■ YOUR TASK ■
Copy out all lines from the material that contain the string "Table".

■ SOURCE MATERIAL ■
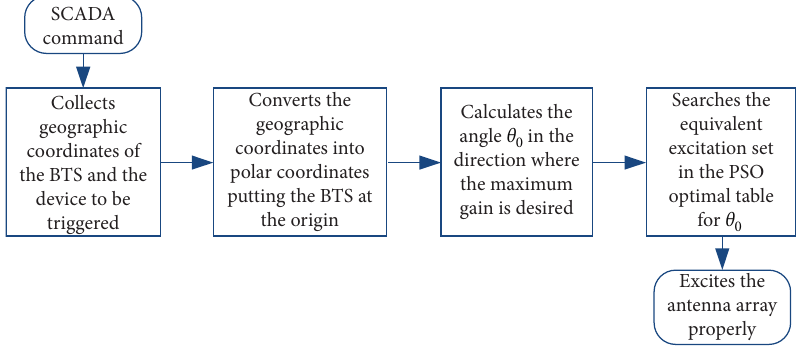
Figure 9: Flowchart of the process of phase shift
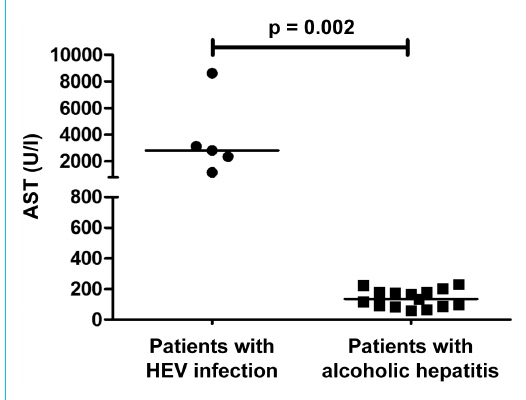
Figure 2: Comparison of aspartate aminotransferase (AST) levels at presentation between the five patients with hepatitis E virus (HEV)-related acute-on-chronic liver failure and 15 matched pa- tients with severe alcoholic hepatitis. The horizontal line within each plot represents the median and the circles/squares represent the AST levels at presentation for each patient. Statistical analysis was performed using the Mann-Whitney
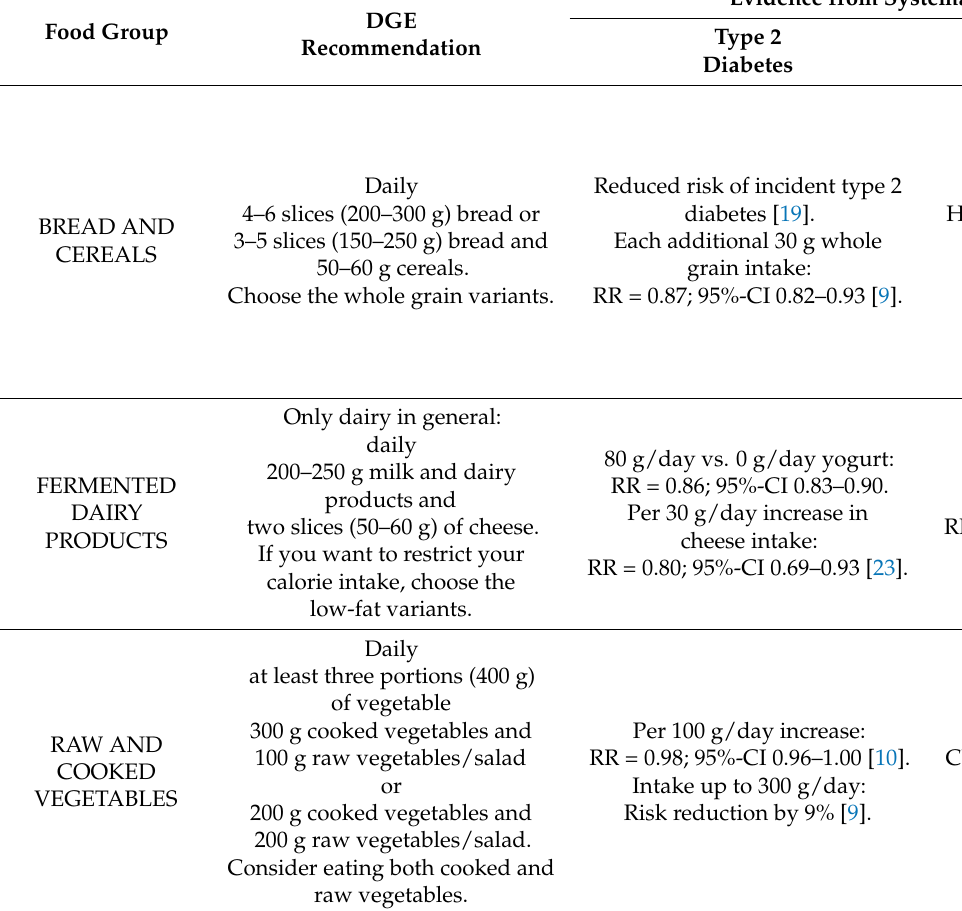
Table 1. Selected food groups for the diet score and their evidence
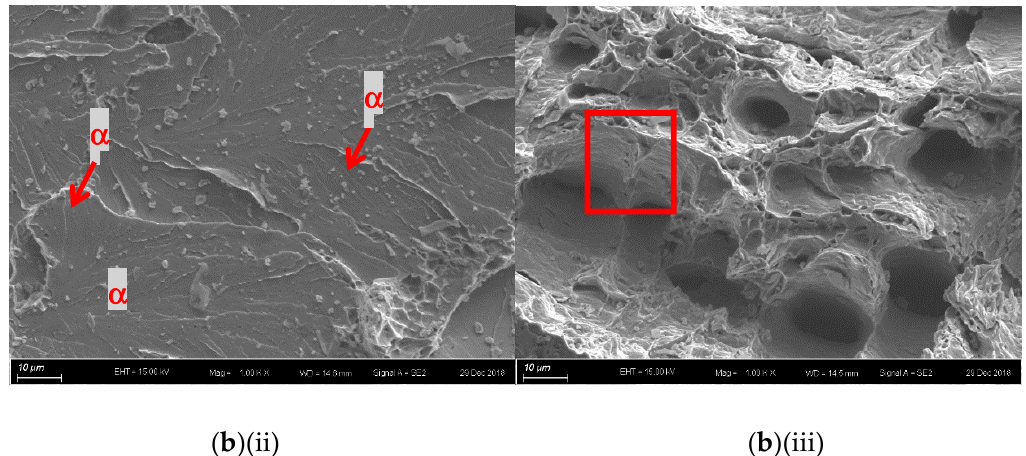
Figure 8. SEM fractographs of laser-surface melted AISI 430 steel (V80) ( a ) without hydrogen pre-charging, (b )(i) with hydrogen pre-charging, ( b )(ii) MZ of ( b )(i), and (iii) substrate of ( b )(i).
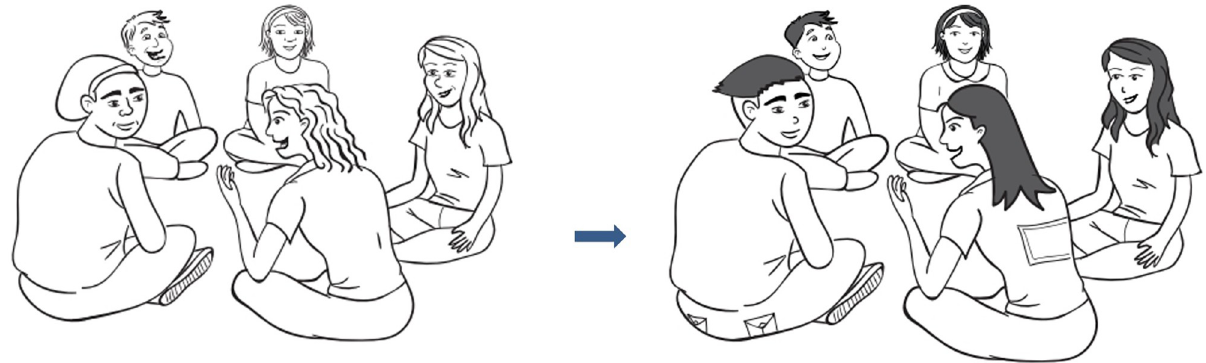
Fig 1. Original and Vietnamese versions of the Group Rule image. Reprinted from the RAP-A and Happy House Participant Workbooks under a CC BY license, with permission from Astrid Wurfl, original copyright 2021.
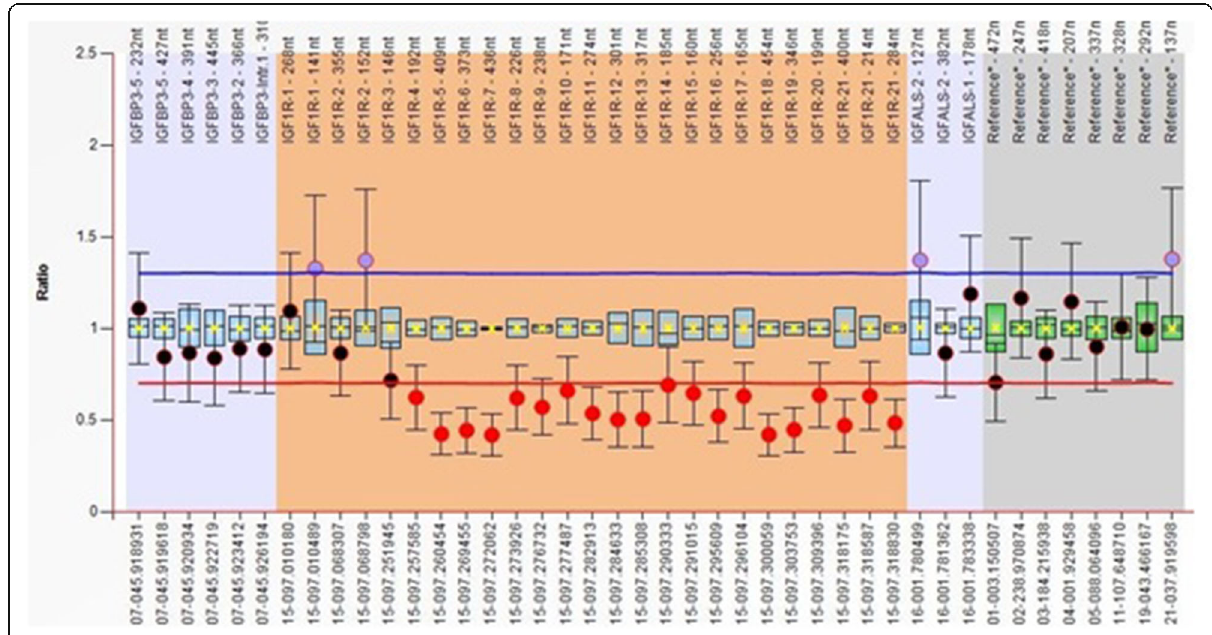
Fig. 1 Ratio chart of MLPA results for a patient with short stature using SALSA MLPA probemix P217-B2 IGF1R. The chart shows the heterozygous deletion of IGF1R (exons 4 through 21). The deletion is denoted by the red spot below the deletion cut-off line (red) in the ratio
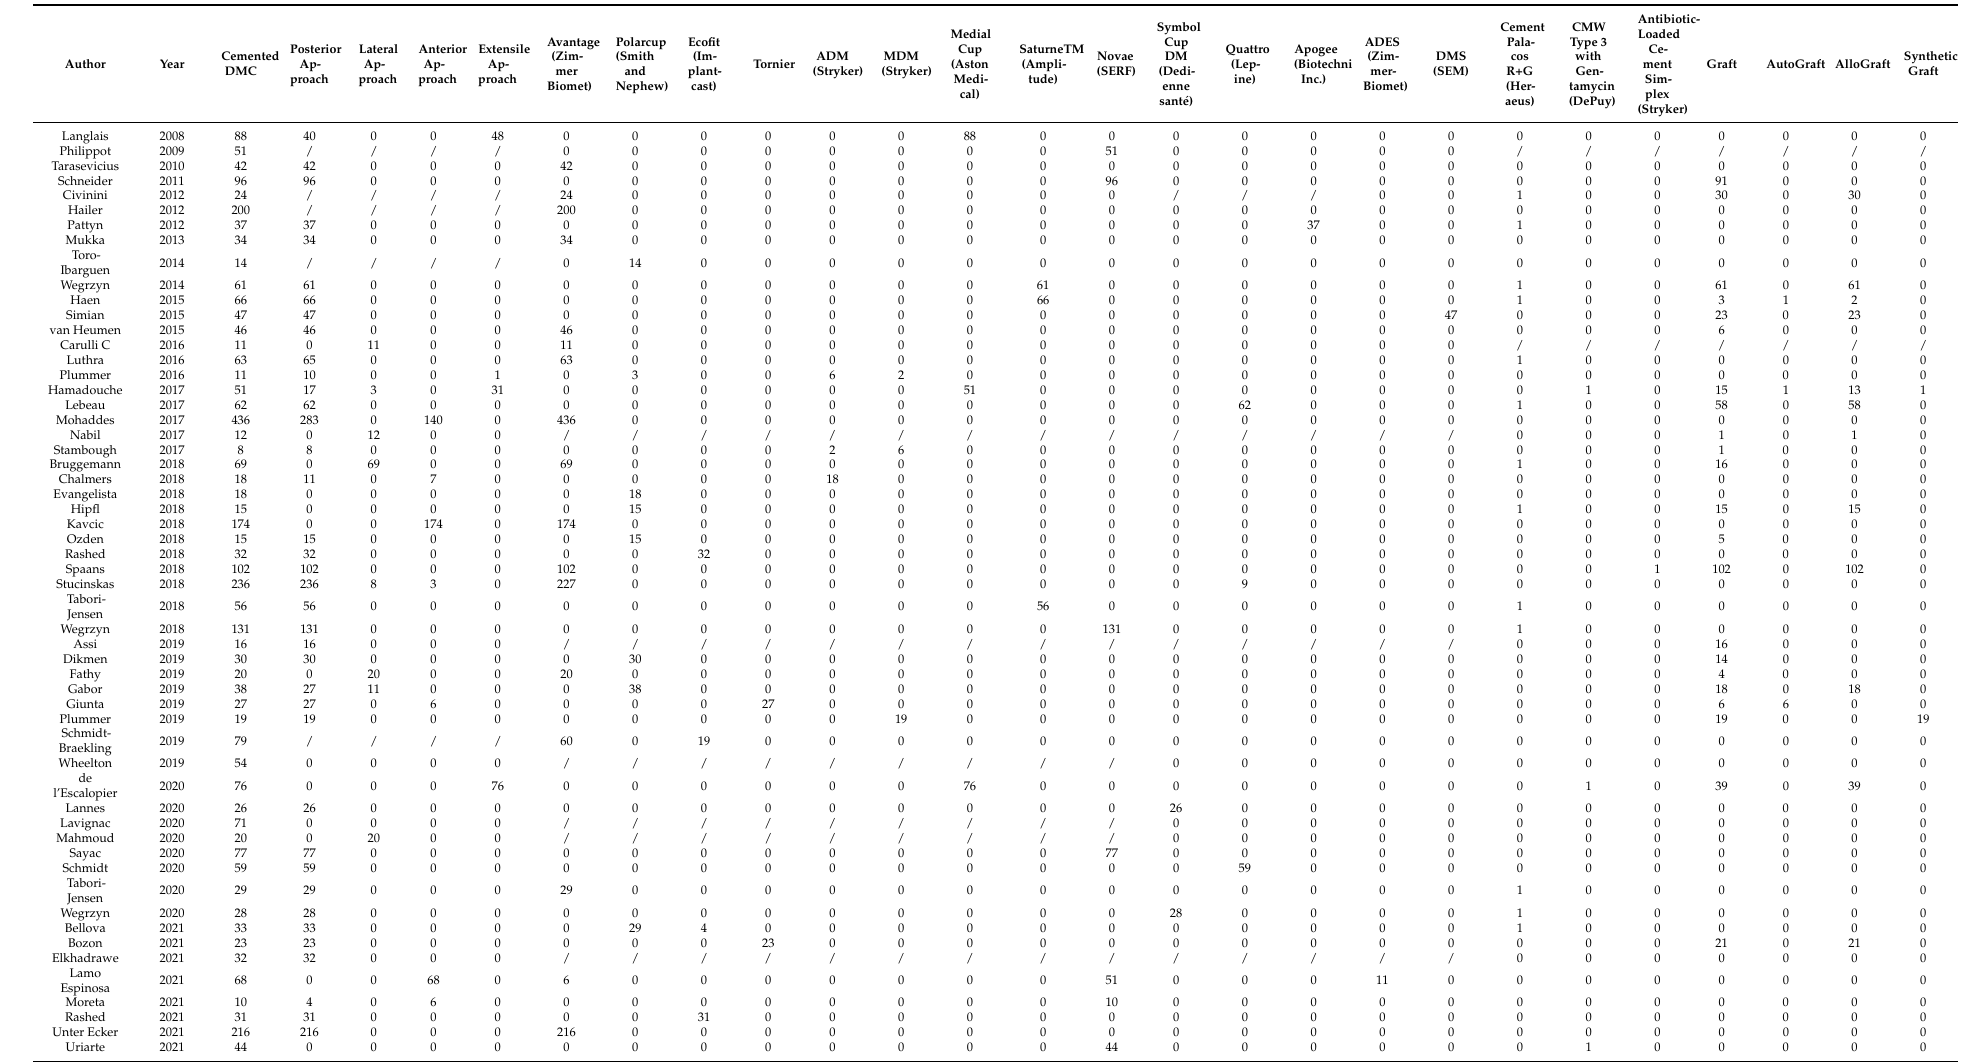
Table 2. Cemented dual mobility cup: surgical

■ REPLY TO THE EXERCISE ■
Table 1. Selected food groups for the diet score and their evidence
Table 2. Cemented dual mobility cup: surgical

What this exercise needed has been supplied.